Hemophilia B is a very expensive disease to treat — over many years, treatment with Hemgenix may prove to be a good investment, says Key.
The cost of therapy for people with severe and moderately severe HB can run $300,000 per year or more, and over $20 million over the course of a lifetime, according to a study published in 2021 in the Journal of Medical Economics.
Given that hemophilia B is a rare disease affecting only about 6,000 individuals in the United States, with an even smaller fraction of that population requiring factor 9 prophylaxis therapy, only a portion of people living with hemophilia B will be eligible to receive Hemgenix, says Freeman .
“This will mean the overall budget impact of Hemgenix on the healthcare systems will be very small relative to overall budgets,” he says.

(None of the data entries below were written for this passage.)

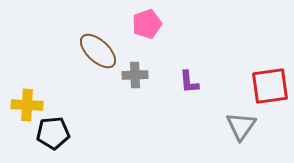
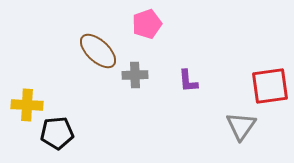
purple L-shape: moved 1 px left, 1 px up
black pentagon: moved 4 px right
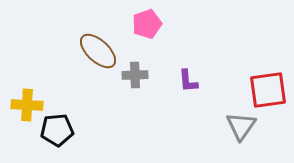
red square: moved 2 px left, 4 px down
black pentagon: moved 3 px up
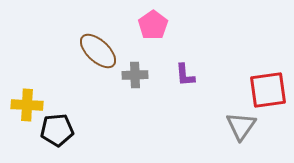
pink pentagon: moved 6 px right, 1 px down; rotated 16 degrees counterclockwise
purple L-shape: moved 3 px left, 6 px up
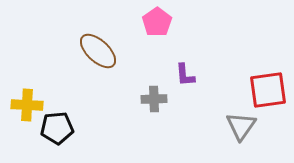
pink pentagon: moved 4 px right, 3 px up
gray cross: moved 19 px right, 24 px down
black pentagon: moved 2 px up
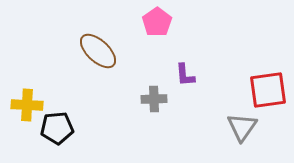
gray triangle: moved 1 px right, 1 px down
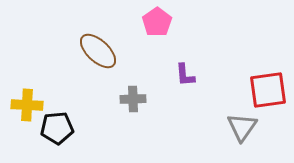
gray cross: moved 21 px left
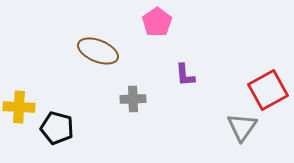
brown ellipse: rotated 21 degrees counterclockwise
red square: rotated 21 degrees counterclockwise
yellow cross: moved 8 px left, 2 px down
black pentagon: rotated 20 degrees clockwise
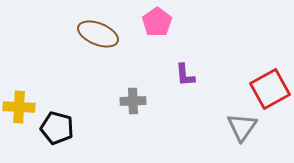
brown ellipse: moved 17 px up
red square: moved 2 px right, 1 px up
gray cross: moved 2 px down
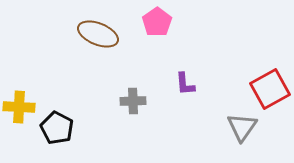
purple L-shape: moved 9 px down
black pentagon: rotated 12 degrees clockwise
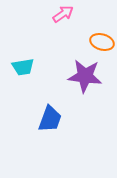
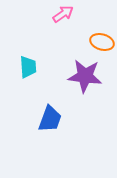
cyan trapezoid: moved 5 px right; rotated 85 degrees counterclockwise
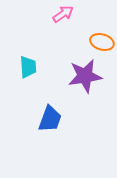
purple star: rotated 16 degrees counterclockwise
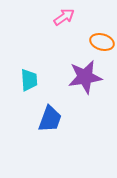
pink arrow: moved 1 px right, 3 px down
cyan trapezoid: moved 1 px right, 13 px down
purple star: moved 1 px down
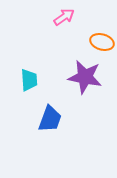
purple star: rotated 20 degrees clockwise
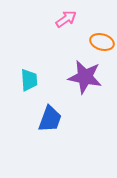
pink arrow: moved 2 px right, 2 px down
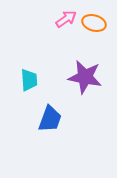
orange ellipse: moved 8 px left, 19 px up
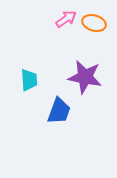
blue trapezoid: moved 9 px right, 8 px up
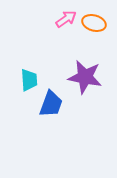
blue trapezoid: moved 8 px left, 7 px up
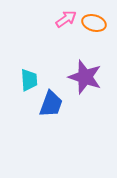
purple star: rotated 8 degrees clockwise
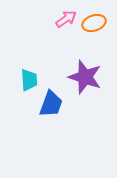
orange ellipse: rotated 35 degrees counterclockwise
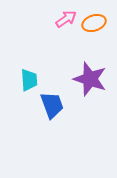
purple star: moved 5 px right, 2 px down
blue trapezoid: moved 1 px right, 1 px down; rotated 40 degrees counterclockwise
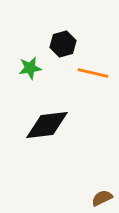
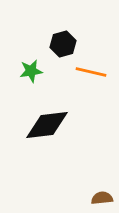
green star: moved 1 px right, 3 px down
orange line: moved 2 px left, 1 px up
brown semicircle: rotated 20 degrees clockwise
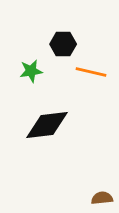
black hexagon: rotated 15 degrees clockwise
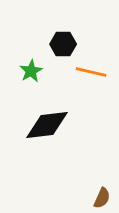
green star: rotated 20 degrees counterclockwise
brown semicircle: rotated 120 degrees clockwise
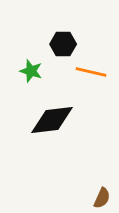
green star: rotated 25 degrees counterclockwise
black diamond: moved 5 px right, 5 px up
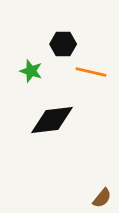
brown semicircle: rotated 15 degrees clockwise
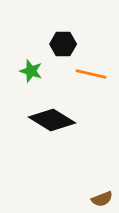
orange line: moved 2 px down
black diamond: rotated 39 degrees clockwise
brown semicircle: moved 1 px down; rotated 30 degrees clockwise
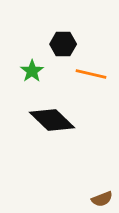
green star: moved 1 px right; rotated 20 degrees clockwise
black diamond: rotated 12 degrees clockwise
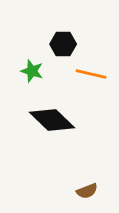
green star: rotated 20 degrees counterclockwise
brown semicircle: moved 15 px left, 8 px up
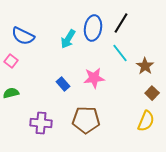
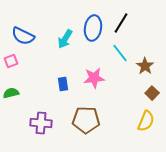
cyan arrow: moved 3 px left
pink square: rotated 32 degrees clockwise
blue rectangle: rotated 32 degrees clockwise
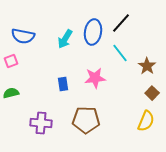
black line: rotated 10 degrees clockwise
blue ellipse: moved 4 px down
blue semicircle: rotated 15 degrees counterclockwise
brown star: moved 2 px right
pink star: moved 1 px right
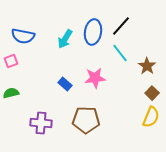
black line: moved 3 px down
blue rectangle: moved 2 px right; rotated 40 degrees counterclockwise
yellow semicircle: moved 5 px right, 4 px up
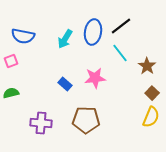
black line: rotated 10 degrees clockwise
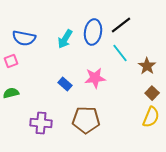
black line: moved 1 px up
blue semicircle: moved 1 px right, 2 px down
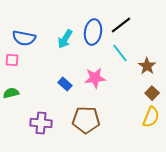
pink square: moved 1 px right, 1 px up; rotated 24 degrees clockwise
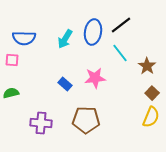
blue semicircle: rotated 10 degrees counterclockwise
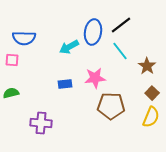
cyan arrow: moved 4 px right, 8 px down; rotated 30 degrees clockwise
cyan line: moved 2 px up
blue rectangle: rotated 48 degrees counterclockwise
brown pentagon: moved 25 px right, 14 px up
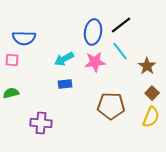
cyan arrow: moved 5 px left, 12 px down
pink star: moved 16 px up
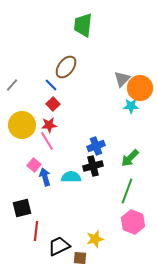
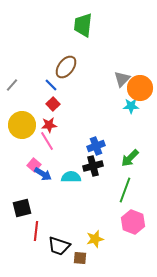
blue arrow: moved 2 px left, 3 px up; rotated 138 degrees clockwise
green line: moved 2 px left, 1 px up
black trapezoid: rotated 135 degrees counterclockwise
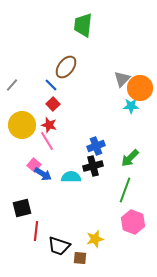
red star: rotated 21 degrees clockwise
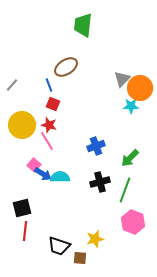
brown ellipse: rotated 20 degrees clockwise
blue line: moved 2 px left; rotated 24 degrees clockwise
red square: rotated 24 degrees counterclockwise
black cross: moved 7 px right, 16 px down
cyan semicircle: moved 11 px left
red line: moved 11 px left
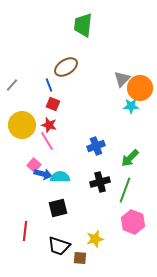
blue arrow: rotated 18 degrees counterclockwise
black square: moved 36 px right
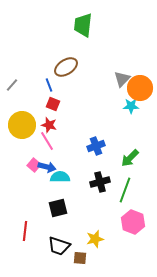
blue arrow: moved 4 px right, 7 px up
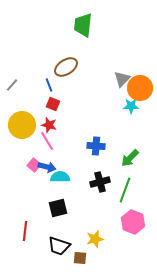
blue cross: rotated 24 degrees clockwise
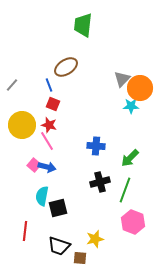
cyan semicircle: moved 18 px left, 19 px down; rotated 78 degrees counterclockwise
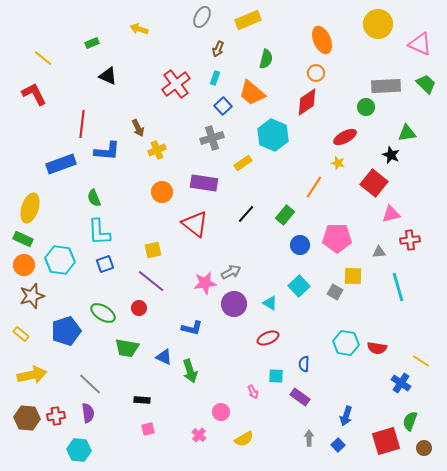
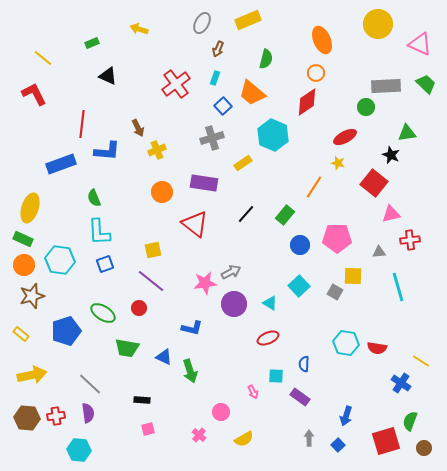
gray ellipse at (202, 17): moved 6 px down
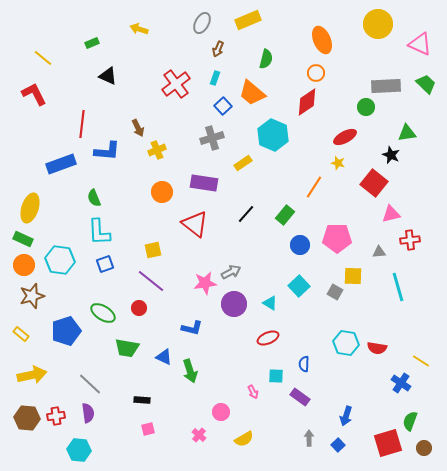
red square at (386, 441): moved 2 px right, 2 px down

Hemgenix Connect Offers Support to People With Hemophilia B Who Are Interested in Gene Therapy
CSL plans to launch HEMGENIX Connect, which offers a suite of services to support those with hemophilia B who are interested in gene therapy, says Freeman. “People living with hemophilia B who have spoken with their doctor can enroll in the HEMGENIX Connect program where they will be assigned a dedicated team, including a Patient Resource Navigator and CSL Case Manager, who will be their point of contact for educational resources and support ,” he says.
The program offers information about gene therapy as well as the different stages of the treatment journey, from exploration to insurance to support services.